Kids  as young as age 9 are allowed to drive the old jeep or mail truck around the property for fun and for free.  Kids from the age of 4 freely walk over to the hay barn and roam among the round bales, cowboy boots not slowing them down at all as they climb the bales and rafters.  That’s nothing after using the ladder to get to the top bunks in the grandkids room.  The mail truck was put to good use as Katelyn, too young to drive legally in the outside world, put the pedal to the metal and covered some serious ground.  The dads used the Jeep or the motorcycle to cover ground quickly as they worked to clear brush and gather wood to build a deer pen.  Our assortment of vehicles also included a brand new Chevy truck, travel trailer, and 4 door sedans.  No shortage of wheels.

Which were used to rescue the little girls.  They became enchanted with the idea of chasing the donkeys, not realizing how far away from the house they’d traveled and how heavy the bag of treats would become.  Also not realizing the amount of ant beds, cow patties and stickers they had to wade through, remnants of each now clinging to their leggings.  At the sound of their cries Carri drove to pick them up and we spent the next half hour scraping shoes and pulling stickers.  Note to self:  buy rain boots for the girls to use at the Ranch.

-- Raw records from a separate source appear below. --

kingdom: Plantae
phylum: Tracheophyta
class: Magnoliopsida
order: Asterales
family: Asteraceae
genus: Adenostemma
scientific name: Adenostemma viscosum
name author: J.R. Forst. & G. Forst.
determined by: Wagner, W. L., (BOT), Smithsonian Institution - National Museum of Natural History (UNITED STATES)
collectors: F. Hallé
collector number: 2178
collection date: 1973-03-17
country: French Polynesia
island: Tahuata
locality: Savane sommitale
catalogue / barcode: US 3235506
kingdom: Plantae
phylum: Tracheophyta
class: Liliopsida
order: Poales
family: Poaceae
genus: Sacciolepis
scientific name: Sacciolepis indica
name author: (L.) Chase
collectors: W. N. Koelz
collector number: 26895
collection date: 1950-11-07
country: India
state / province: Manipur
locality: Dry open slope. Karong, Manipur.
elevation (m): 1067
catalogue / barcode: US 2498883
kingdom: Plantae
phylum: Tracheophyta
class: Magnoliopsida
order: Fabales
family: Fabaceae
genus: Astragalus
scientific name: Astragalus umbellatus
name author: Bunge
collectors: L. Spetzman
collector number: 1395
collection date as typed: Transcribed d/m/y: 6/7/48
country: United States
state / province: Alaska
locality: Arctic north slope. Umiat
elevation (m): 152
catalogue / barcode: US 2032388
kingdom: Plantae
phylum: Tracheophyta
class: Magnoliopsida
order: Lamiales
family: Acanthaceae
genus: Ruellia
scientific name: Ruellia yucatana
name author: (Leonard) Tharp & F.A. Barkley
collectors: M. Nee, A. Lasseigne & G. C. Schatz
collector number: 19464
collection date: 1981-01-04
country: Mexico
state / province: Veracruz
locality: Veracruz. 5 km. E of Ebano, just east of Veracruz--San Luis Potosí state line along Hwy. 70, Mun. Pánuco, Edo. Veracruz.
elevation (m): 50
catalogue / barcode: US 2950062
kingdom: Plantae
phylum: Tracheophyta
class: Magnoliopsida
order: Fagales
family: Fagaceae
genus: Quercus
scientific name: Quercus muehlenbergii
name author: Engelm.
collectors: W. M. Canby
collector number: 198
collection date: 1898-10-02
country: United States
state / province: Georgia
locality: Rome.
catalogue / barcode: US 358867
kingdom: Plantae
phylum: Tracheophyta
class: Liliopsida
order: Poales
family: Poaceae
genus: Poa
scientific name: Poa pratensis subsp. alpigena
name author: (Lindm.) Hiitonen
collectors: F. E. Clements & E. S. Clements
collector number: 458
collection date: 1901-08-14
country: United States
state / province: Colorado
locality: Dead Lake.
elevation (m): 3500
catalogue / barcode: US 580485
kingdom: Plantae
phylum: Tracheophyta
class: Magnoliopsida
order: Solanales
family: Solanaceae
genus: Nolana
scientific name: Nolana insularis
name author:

Inside I busied myself with mending Katelyn’s jacket hem, loving the sense of life back in the day where the most pressing chore involved a few minutes with needle and thread as I listened to my daughters share pregnancy stories and mothering tips.  In the distance I could hear rifle shots and shotgun shells, see several of the men wearing holsters for their pistols.  How many pioneer women had done just that?  Of course they didn’t have my modern kitchen with running water, a custom designed tile shower or a Dollar General close by for staples.   And they didn’t have a large digital picture frame showing pictures from our recent trip to Europe to provide beauty and grace amidst their Ranch life.  Come to think of it, my world is pretty perfect after all.